→ **Task**
Retype the lines starting at the one that contains "#### 被包含（Withi" and ending at the last line of the records, both ends included.

→ **Data**
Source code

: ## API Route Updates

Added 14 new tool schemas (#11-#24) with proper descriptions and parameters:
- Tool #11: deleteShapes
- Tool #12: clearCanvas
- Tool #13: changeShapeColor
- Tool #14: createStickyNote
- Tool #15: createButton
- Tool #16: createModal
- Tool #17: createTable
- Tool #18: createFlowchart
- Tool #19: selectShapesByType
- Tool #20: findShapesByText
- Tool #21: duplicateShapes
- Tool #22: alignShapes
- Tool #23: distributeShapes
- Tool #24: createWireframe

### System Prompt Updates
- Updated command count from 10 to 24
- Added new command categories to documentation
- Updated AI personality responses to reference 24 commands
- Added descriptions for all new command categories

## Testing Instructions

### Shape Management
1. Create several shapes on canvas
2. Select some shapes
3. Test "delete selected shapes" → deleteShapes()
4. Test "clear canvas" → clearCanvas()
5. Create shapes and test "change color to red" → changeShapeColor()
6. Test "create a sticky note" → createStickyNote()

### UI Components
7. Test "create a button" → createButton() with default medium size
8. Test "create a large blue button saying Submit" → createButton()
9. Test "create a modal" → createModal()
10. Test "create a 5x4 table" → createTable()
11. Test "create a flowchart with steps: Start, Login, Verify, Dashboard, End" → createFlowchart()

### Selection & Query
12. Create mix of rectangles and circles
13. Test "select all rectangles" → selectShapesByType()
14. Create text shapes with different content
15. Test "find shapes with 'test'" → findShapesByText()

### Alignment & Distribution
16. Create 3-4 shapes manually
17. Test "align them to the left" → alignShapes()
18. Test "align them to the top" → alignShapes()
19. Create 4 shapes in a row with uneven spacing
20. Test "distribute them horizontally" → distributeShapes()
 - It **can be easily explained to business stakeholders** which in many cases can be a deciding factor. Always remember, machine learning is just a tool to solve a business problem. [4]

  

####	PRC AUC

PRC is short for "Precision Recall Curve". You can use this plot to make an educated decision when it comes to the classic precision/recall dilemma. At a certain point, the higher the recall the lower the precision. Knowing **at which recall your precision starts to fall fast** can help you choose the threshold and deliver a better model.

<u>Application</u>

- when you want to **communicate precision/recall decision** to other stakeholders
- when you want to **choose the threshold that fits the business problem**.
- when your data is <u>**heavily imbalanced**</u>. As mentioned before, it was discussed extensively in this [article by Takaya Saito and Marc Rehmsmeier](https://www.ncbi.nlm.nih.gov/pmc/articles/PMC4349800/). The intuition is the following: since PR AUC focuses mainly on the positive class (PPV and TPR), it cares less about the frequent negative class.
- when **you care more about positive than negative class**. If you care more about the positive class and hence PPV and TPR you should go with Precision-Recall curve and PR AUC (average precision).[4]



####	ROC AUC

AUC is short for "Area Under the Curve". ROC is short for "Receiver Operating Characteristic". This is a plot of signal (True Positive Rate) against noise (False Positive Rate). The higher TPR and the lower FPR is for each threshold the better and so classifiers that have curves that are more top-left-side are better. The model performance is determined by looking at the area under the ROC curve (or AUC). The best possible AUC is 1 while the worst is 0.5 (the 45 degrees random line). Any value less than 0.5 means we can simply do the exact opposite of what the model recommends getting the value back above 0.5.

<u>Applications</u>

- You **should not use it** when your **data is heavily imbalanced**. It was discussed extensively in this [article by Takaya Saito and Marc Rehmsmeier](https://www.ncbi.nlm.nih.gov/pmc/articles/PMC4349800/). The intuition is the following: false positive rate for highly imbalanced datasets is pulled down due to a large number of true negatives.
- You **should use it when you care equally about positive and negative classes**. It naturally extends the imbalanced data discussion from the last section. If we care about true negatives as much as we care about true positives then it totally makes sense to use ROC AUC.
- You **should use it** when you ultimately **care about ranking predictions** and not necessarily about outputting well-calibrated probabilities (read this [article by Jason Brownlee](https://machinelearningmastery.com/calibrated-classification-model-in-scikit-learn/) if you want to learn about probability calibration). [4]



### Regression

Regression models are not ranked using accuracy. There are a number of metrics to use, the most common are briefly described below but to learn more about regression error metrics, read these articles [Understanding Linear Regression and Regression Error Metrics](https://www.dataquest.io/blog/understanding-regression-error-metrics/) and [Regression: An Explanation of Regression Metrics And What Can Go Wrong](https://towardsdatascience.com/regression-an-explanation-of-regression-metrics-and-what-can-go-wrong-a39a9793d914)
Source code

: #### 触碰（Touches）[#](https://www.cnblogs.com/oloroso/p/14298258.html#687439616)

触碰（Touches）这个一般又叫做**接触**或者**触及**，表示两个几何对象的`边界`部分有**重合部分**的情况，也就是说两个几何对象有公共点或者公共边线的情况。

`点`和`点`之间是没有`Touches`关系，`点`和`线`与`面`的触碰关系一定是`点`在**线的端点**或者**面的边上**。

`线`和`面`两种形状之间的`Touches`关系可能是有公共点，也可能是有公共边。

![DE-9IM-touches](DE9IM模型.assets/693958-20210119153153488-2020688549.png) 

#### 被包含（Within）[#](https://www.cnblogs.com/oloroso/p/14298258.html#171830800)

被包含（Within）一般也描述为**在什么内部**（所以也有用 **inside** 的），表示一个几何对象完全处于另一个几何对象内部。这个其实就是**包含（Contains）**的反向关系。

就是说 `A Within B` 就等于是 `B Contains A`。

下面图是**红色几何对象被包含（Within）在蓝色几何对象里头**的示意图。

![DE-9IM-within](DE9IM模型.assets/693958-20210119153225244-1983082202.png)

→ **Result of this task**
#### 被包含（Within）[#](https://www.cnblogs.com/oloroso/p/14298258.html#171830800)

被包含（Within）一般也描述为**在什么内部**（所以也有用 **inside** 的），表示一个几何对象完全处于另一个几何对象内部。这个其实就是**包含（Contains）**的反向关系。

就是说 `A Within B` 就等于是 `B Contains A`。

下面图是**红色几何对象被包含（Within）在蓝色几何对象里头**的示意图。

![DE-9IM-within](DE9IM模型.assets/693958-20210119153225244-1983082202.png)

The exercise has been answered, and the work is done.